Agora vamos considerar o caso hipotético de uma mulher acostumada a usar salto alto diariamente. Ao começar a praticar a corrida, é possível que ela se adapte mais facilmente a drop elevado e encontre mais dificuldade em modelos de drop muito baixo.
Não por uma questão de qualidade do tênis, mas porque o corpo carrega consigo anos de adaptação a determinadas posições e estímulos.
O Marketing com respostas simples
Existe outro aspecto interessante nessa discussão. O mercado gosta muito de mensagens simples; porque elas vendem.
Então surgem frases como:
- “Natural é melhor”
- “Mais amortecimento é melhor”
- “Drop baixo é melhor”
- “Minimalista é melhor”
O problema é que a ciência não conseguiu demonstrar de forma consistente que um determinado drop previne lesões para todos os corredores.
Isso é importante, porque muitas propagandas transformam hipóteses em certezas, e o corpo humano não costuma respeitar esse tipo de simplificação; a biomecânica gosta de contexto, de individualidade e de adaptação.
O rodízio de tênis entra nessa conversa
Diferentes tênis oferecem:
- diferentes geometrias
- diferentes espumas
- diferentes velocidades
- diferentes drops
Isso significa que eles geram estímulos levemente diferentes e essa variabilidade pode ser positiva, porque o corpo deixa de receber exatamente a mesma carga todos os dias.
Claro que isso não significa trocar radicalmente de modelo toda semana, mas significa que um rodízio inteligente pode aumentar a diversidade de estímulos.
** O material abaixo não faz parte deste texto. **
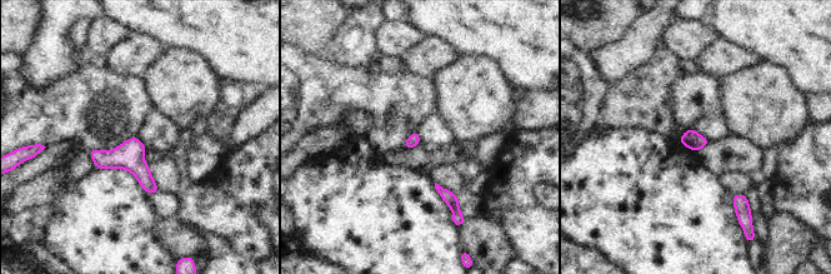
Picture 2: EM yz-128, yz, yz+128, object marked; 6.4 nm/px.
why='cut it another way' act=show view=em slice=planes show=borders at=same

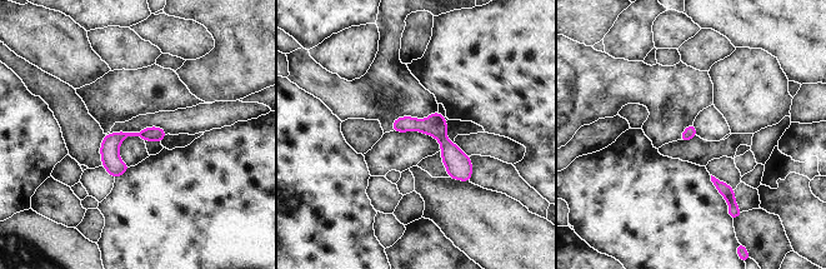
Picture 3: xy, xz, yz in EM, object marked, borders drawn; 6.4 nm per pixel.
width_nm=80 act=skip runs_along=3:(396, 123), (429, 125), (467, 178) found='one neuron here'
O corpo gosta de progressão
Talvez essa seja a grande conclusão da nossa série até aqui, sobre impacto, pisos e absorção de carga: o corpo humano não gosta de mudanças bruscas, mas gosta muito de desafios progressivos.
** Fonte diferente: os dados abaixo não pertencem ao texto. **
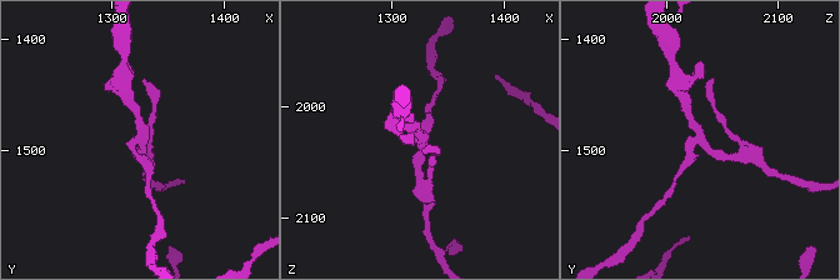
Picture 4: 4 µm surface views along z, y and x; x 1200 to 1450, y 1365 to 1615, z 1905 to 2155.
arms=3 act=show view=em slice=planes show=plain at=(1328, 1490, 2032)

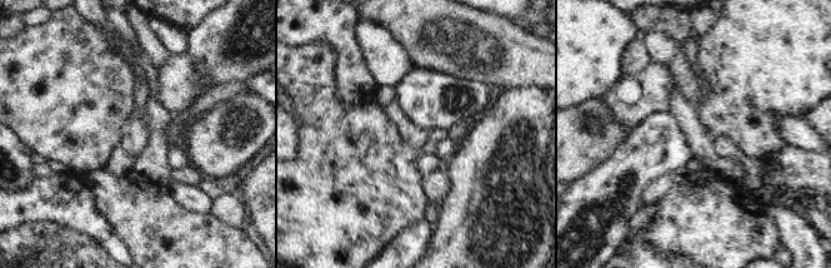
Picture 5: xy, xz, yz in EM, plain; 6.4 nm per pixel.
why='with the object marked' act=show view=em slice=planes show=tint at=same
E continua sendo verdade quando falamos de tênis. O organismo humano é incrivelmente adaptável, mas ele precisa de tempo; quando respeitamos esse tempo, as estruturas se fortalecem, à medida que ignoramos esse tempo, os problemas aparecem.
A maior preocupação talvez não seja sobre qual é o melhor drop, mas, sobre qual é o drop para o qual determinado corpo está preparado hoje, porque o drop não é uma nota de qualidade, não é um selo de evolução, ou uma certificação de corredor avançado.
Ele é apenas uma característica do tênis que altera a distribuição das forças durante a corrida, e entender isso muda completamente a conversa.
No fim das contas, o que costuma determinar o sucesso não é o número que aparece na ficha técnica do tênis, mas, a combinação entre escolha adequada, adaptação progressiva, estruturas fortalecidas, paciência e respeito ao próprio corpo.